Print out all the records, word for word.

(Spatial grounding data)

◆ ◆ ◆ ◆ ◆

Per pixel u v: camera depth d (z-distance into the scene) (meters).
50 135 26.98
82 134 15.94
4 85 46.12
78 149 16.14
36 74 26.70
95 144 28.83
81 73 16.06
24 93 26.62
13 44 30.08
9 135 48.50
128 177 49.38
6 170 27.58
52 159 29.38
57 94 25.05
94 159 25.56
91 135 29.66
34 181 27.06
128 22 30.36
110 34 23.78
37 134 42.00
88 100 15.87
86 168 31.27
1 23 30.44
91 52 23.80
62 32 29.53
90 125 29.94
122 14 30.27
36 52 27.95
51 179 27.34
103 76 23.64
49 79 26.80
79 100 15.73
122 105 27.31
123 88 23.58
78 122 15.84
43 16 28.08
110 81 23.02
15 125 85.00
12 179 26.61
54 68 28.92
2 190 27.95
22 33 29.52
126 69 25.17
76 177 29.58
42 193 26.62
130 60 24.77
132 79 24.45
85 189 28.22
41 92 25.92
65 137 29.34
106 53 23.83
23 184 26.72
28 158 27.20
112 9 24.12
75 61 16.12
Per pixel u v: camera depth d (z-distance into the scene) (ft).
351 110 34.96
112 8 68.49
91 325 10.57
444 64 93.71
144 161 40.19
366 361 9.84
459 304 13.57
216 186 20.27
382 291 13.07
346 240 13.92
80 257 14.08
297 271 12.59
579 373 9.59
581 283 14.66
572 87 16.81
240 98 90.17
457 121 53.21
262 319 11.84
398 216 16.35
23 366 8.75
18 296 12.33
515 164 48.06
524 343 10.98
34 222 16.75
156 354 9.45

◆ ◆ ◆ ◆ ◆

Reply
Per pixel u v: camera depth d (z-distance into the scene) (meters).
50 135 26.98
82 134 15.94
4 85 46.12
78 149 16.14
36 74 26.70
95 144 28.83
81 73 16.06
24 93 26.62
13 44 30.08
9 135 48.50
128 177 49.38
6 170 27.58
52 159 29.38
57 94 25.05
94 159 25.56
91 135 29.66
34 181 27.06
128 22 30.36
110 34 23.78
37 134 42.00
88 100 15.87
86 168 31.27
1 23 30.44
91 52 23.80
62 32 29.53
90 125 29.94
122 14 30.27
36 52 27.95
51 179 27.34
103 76 23.64
49 79 26.80
79 100 15.73
122 105 27.31
123 88 23.58
78 122 15.84
43 16 28.08
110 81 23.02
15 125 85.00
12 179 26.61
54 68 28.92
2 190 27.95
22 33 29.52
126 69 25.17
76 177 29.58
42 193 26.62
130 60 24.77
132 79 24.45
85 189 28.22
41 92 25.92
65 137 29.34
106 53 23.83
23 184 26.72
28 158 27.20
112 9 24.12
75 61 16.12
Per pixel u v: camera depth d (z-distance into the scene) (ft).
351 110 34.96
112 8 68.49
91 325 10.57
444 64 93.71
144 161 40.19
366 361 9.84
459 304 13.57
216 186 20.27
382 291 13.07
346 240 13.92
80 257 14.08
297 271 12.59
579 373 9.59
581 283 14.66
572 87 16.81
240 98 90.17
457 121 53.21
262 319 11.84
398 216 16.35
23 366 8.75
18 296 12.33
515 164 48.06
524 343 10.98
34 222 16.75
156 354 9.45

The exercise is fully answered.